If you want less power consumption in idle, you could go with a LGA1700 board, DDR5 (with internal ECC-ish protection) and a 4-core i3 CPU. Idle power of Intel is much better since they have monolithic build and integrated iGPU will handle multiple 4K transcoding without a problem, so no need for A310. Selling your old parts would offset the price of new system.

Ok. Got the first system with the 9700x and 48G Ram bundle form Micro Center. It was an hour drive, but it works flawlessly. Pretty happy with that upgrade.

Bought Asrock B550 from Amazon w/ECC ram and it was supposed to arrive Sat but has been delayed until today. Why doesn’t Amazon ever ring the doorbell and just leave the packages outside.

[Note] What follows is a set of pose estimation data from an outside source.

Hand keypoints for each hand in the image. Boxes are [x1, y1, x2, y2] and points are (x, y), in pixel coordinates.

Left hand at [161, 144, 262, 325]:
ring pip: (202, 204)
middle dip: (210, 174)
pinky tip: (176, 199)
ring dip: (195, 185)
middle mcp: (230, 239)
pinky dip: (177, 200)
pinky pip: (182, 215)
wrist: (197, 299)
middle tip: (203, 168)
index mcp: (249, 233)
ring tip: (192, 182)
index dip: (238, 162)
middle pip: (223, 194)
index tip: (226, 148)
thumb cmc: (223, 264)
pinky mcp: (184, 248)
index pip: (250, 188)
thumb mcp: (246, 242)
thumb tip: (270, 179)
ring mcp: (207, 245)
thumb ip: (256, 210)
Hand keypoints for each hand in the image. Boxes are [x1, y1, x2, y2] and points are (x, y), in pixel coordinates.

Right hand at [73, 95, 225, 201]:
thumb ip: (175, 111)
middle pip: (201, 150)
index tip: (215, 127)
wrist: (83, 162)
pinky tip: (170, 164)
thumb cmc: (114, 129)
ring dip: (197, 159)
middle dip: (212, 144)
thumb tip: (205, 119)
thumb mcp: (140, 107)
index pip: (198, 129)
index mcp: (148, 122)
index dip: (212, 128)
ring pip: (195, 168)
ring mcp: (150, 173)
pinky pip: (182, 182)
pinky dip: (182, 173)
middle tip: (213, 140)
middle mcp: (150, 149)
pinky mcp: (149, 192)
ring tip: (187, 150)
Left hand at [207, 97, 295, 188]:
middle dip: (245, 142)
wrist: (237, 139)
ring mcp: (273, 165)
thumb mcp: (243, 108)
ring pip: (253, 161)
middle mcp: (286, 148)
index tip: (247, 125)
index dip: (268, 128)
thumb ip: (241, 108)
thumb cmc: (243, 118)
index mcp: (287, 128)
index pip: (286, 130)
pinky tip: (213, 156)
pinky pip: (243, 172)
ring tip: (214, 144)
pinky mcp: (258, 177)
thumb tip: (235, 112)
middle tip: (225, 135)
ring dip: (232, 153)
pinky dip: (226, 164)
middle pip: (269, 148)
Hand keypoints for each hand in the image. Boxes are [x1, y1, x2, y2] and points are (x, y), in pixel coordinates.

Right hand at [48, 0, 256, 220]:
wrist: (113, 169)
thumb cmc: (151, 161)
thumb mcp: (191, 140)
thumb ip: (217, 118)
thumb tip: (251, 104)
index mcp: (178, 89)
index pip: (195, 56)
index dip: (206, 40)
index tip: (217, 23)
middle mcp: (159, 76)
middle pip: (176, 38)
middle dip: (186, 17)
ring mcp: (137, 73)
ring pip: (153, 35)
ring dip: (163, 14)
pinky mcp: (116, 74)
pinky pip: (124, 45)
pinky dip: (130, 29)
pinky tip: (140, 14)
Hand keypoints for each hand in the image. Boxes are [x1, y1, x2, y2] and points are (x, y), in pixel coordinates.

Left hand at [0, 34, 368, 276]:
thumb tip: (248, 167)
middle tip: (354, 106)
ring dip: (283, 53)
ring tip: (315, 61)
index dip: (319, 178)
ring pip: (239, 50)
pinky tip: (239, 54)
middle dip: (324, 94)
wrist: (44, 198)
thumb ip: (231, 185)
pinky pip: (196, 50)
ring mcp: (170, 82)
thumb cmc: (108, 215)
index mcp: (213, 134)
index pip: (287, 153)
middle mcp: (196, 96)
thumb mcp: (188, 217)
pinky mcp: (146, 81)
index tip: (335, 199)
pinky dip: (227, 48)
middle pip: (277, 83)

Now I’m thinking of getting silly as I’m looking at pulling the trigger on a 5600G to use in the old MSI B450 Tomahawk Max board which has 64 gigs of ram. I figured I could use it first to build my first Arch system and then later use it as a play thing for testing other stuff. I have an older case running an Intel 2700K that I will retire.

Thanks Corey.

I already have the A310 and past time to return it. I’ll keep that in mind for my next NAS though.

Pretty nice play/test system :slight_smile: Good luck learning Linux. I’m on that path myself, but I’m still waiting for a few parts for my Proxmox/NAS build.